Foto ilustrasi.
Oleh: Kevin Maulana
“Duhhh aku belum ini, belum itu, teman-teman udah pada bisa,” seringkali kalimat ini dilantunkan oleh remaja yang tengah mengeyam perkuliahan.
Banyaknya fenomena sosial, tanpa disadari, kalimat diatas merujuk pada sebuah tuntutan yang menghasilkan suatu kebingungan untuk melakukan tindakan. Kebingungan perlu melakukan sesuatu, sering menjadi kepenatan para pelajar. Pasalnya, rentetan urusan kuliah membuat mahasiswa menjadi lupa terhadap yang dia sukai.
Dalam tulisan ini, penulis akan memaparkan sebuah fenomena yang biasanya dialami oleh remaja rentan usia 20 hingga 30 tahun. Fenomena ini populer dengan sebutan Quarter Life Crisis, merupakan sebuah fenomena yang berkembang di masyarakat Amerika. Fase ini terdiri dari; stress, ketidakstabilan dan perubahan besar dalam hidup. Quarter Life Crisis terjadi ketika banyak orang dewasa muda merasa ragu tentang masa depan mereka dan merasa terjebaq di dalam pilihan hidup. (Thorspecken 2005:121).

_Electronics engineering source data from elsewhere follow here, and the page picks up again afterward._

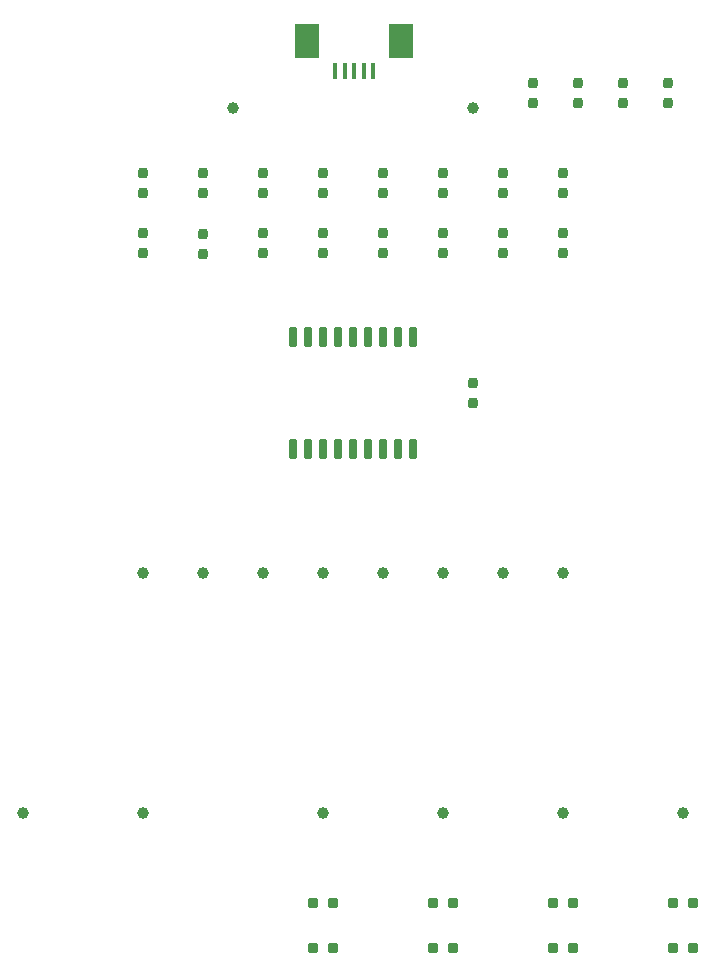
<source format=gtp>
G04 #@! TF.GenerationSoftware,KiCad,Pcbnew,(6.0.4-0)*
G04 #@! TF.CreationDate,2022-04-01T19:28:55+09:00*
G04 #@! TF.ProjectId,TrainingBoard-01,54726169-6e69-46e6-9742-6f6172642d30,V1.0*
G04 #@! TF.SameCoordinates,Original*
G04 #@! TF.FileFunction,Paste,Top*
G04 #@! TF.FilePolarity,Positive*
%FSLAX46Y46*%
G04 Gerber Fmt 4.6, Leading zero omitted, Abs format (unit mm)*
G04 Created by KiCad (PCBNEW (6.0.4-0)) date 2022-04-01 19:28:55*
%MOMM*%
%LPD*%
G01*
G04 APERTURE LIST*
G04 Aperture macros list*
%AMRoundRect*
0 Rectangle with rounded corners*
0 $1 Rounding radius*
0 $2 $3 $4 $5 $6 $7 $8 $9 X,Y pos of 4 corners*
0 Add a 4 corners polygon primitive as box body*
4,1,4,$2,$3,$4,$5,$6,$7,$8,$9,$2,$3,0*
0 Add four circle primitives for the rounded corners*
1,1,$1+$1,$2,$3*
1,1,$1+$1,$4,$5*
1,1,$1+$1,$6,$7*
1,1,$1+$1,$8,$9*
0 Add four rect primitives between the rounded corners*
20,1,$1+$1,$2,$3,$4,$5,0*
20,1,$1+$1,$4,$5,$6,$7,0*
20,1,$1+$1,$6,$7,$8,$9,0*
20,1,$1+$1,$8,$9,$2,$3,0*%
G04 Aperture macros list end*
%ADD10RoundRect,0.200000X-0.250000X-0.200000X0.250000X-0.200000X0.250000X0.200000X-0.250000X0.200000X0*%
%ADD11C,1.000000*%
%ADD12RoundRect,0.200000X-0.200000X0.250000X-0.200000X-0.250000X0.200000X-0.250000X0.200000X0.250000X0*%
%ADD13RoundRect,0.200000X0.200000X-0.250000X0.200000X0.250000X-0.200000X0.250000X-0.200000X-0.250000X0*%
%ADD14RoundRect,0.200000X0.250000X0.200000X-0.250000X0.200000X-0.250000X-0.200000X0.250000X-0.200000X0*%
%ADD15RoundRect,0.150000X0.150000X-0.725000X0.150000X0.725000X-0.150000X0.725000X-0.150000X-0.725000X0*%
%ADD16R,0.400000X1.400000*%
%ADD17R,2.000000X3.000000*%
G04 APERTURE END LIST*
D10*
X6770000Y-81280000D03*
X8470000Y-81280000D03*
D11*
X10160000Y-10160000D03*
D12*
X-17780000Y-15660000D03*
X-17780000Y-17360000D03*
D11*
X17780000Y-49530000D03*
X-2540000Y-49530000D03*
D13*
X17780000Y-22440000D03*
X17780000Y-20740000D03*
X7620000Y-22440000D03*
X7620000Y-20740000D03*
X12700000Y-22440000D03*
X12700000Y-20740000D03*
D14*
X28790000Y-81280000D03*
X27090000Y-81280000D03*
D11*
X7620000Y-49530000D03*
D10*
X-3390000Y-81280000D03*
X-1690000Y-81280000D03*
D12*
X12700000Y-15660000D03*
X12700000Y-17360000D03*
D14*
X28790000Y-77470000D03*
X27090000Y-77470000D03*
X-1690000Y-77470000D03*
X-3390000Y-77470000D03*
D11*
X-12700000Y-49530000D03*
X27940000Y-69850000D03*
D13*
X10160000Y-35140000D03*
X10160000Y-33440000D03*
D15*
X-5080000Y-39065000D03*
X-3810000Y-39065000D03*
X-2540000Y-39065000D03*
X-1270000Y-39065000D03*
X0Y-39065000D03*
X1270000Y-39065000D03*
X2540000Y-39065000D03*
X3810000Y-39065000D03*
X5080000Y-39065000D03*
X5080000Y-29515000D03*
X3810000Y-29515000D03*
X2540000Y-29515000D03*
X1270000Y-29515000D03*
X0Y-29515000D03*
X-1270000Y-29515000D03*
X-2540000Y-29515000D03*
X-3810000Y-29515000D03*
X-5080000Y-29515000D03*
D11*
X7620000Y-69850000D03*
D12*
X-12700000Y-15660000D03*
X-12700000Y-17360000D03*
D11*
X-17780000Y-49530000D03*
D12*
X7620000Y-15660000D03*
X7620000Y-17360000D03*
D13*
X2540000Y-22440000D03*
X2540000Y-20740000D03*
D12*
X15240000Y-8040000D03*
X15240000Y-9740000D03*
D11*
X12700000Y-49530000D03*
X-2540000Y-69850000D03*
X-17780000Y-69850000D03*
D13*
X26670000Y-9740000D03*
X26670000Y-8040000D03*
D12*
X2540000Y-15660000D03*
X2540000Y-17360000D03*
D13*
X-12700000Y-22540000D03*
X-12700000Y-20840000D03*
X-17780000Y-22440000D03*
X-17780000Y-20740000D03*
D14*
X8470000Y-77470000D03*
X6770000Y-77470000D03*
D11*
X-10160000Y-10160000D03*
D12*
X-2540000Y-15660000D03*
X-2540000Y-17360000D03*
D11*
X17780000Y-69850000D03*
D13*
X22860000Y-9740000D03*
X22860000Y-8040000D03*
D11*
X-27940000Y-69850000D03*
D16*
X1700000Y-7000000D03*
X900000Y-7000000D03*
X100000Y-7000000D03*
X-700000Y-7000000D03*
X-1500000Y-7000000D03*
D17*
X-3900000Y-4500000D03*
X4100000Y-4500000D03*
D14*
X18630000Y-81280000D03*
X16930000Y-81280000D03*
D11*
X-7620000Y-49530000D03*
D13*
X-7620000Y-22440000D03*
X-7620000Y-20740000D03*
D14*
X18630000Y-77470000D03*
X16930000Y-77470000D03*
D12*
X17780000Y-15660000D03*
X17780000Y-17360000D03*
D11*
X2540000Y-49530000D03*
D12*
X-7620000Y-15660000D03*
X-7620000Y-17360000D03*
D13*
X19050000Y-9740000D03*
X19050000Y-8040000D03*
X-2540000Y-22440000D03*
X-2540000Y-20740000D03*
M02*

</source>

Menurut Dr Olive Ribonson, Quarter Life Crisis memiliki empat fase; Locked In, Separation/Time-out, Exploration, dan Developing New Commitment.
Pada fase Locked In akan ditandai dengan merasa terjerat oleh suatu komitmen. Fase tersebut merupakan rangkaian sistem tuntutan sosial dan tuntutan karir sehingga masyarakat akan terpakut menjalani sistem ini. Berlanjut pada fase Separation merupakan adanya perpisahan terhadap komitmen yang telah menuntut seseorang. Fase ini mencirikan proses menjauhi diri secara mental dan fisik dari komitmen sebelumnya. Biasanya, orang cenderung berbohong untuk menghindari komitmen yang tengah dibuatnya.
Selanjutnya fase Exploration. Pada fase ini seseorang membuat skema komitmen yang baru, atau menghentikan komitmen yang sebelumnya. Pada fase akhir, Developing New Commitment seseorang akan lebih fokus pada komitmen barrunta. Biasanya disesuaikan akan minat dan nilai komitmen yang dirasa cocok dengan dirinya.
Film Laggies (2014) menggambarkan Quarter Life Crisis. Dikisahkan tokoh utama, Megan mendapatkan tekanan oleh keluarganya untuk mencari sebuah pekerjaan serta keresahan mendalam akan masa depannya. Dalam kasus ini, Megan mengambil tindakan untuk mencari lingkungan baru, di mana lingkungan pertemanan ini sangat terisolasi dari lingkungan lamanya. Setelah mendapatkan lingkungan baru, dia melakukan aktivitas baru dalam lingkungan tersebut yang lebih bernilai bagi hidupnya.
Quarter Life Crisis memang cukup merepotkan, terlebih tidak bisa dihindari. Lantas bagaimana solusinya? Terdapat sebuah terapi khusus yang dipopulerkan oleh Nichols, Solution Focused Therapy. Pada dasarnya terapi ini adalah kepercayaan bahwa tiap individu memilliki dasar kemampuan untuk bertingkah laku secara efektif dalam menyelesaikan masalahnya. Namun, seringkali anggapan negatif muncul sehingga kemampuan ini tidak timbul.
Dalam terapi ini, tiap individu dituntut untuk menyadari akan kelebihan yang ia miliki agar terokupasi oleh kegagalan yang dialaminya. Dalam mengubah cara pandang ke arah solusi, terapi ini akan membangun nuansa terapi yang lebih posistif, penuh harapan dan berfokus pada masa depan (Nichols, 2010).
*Penulis adalah mahasiswa Fakultas Ekonomi dan Bisnis (FEB) prodi Management angkatan 2016.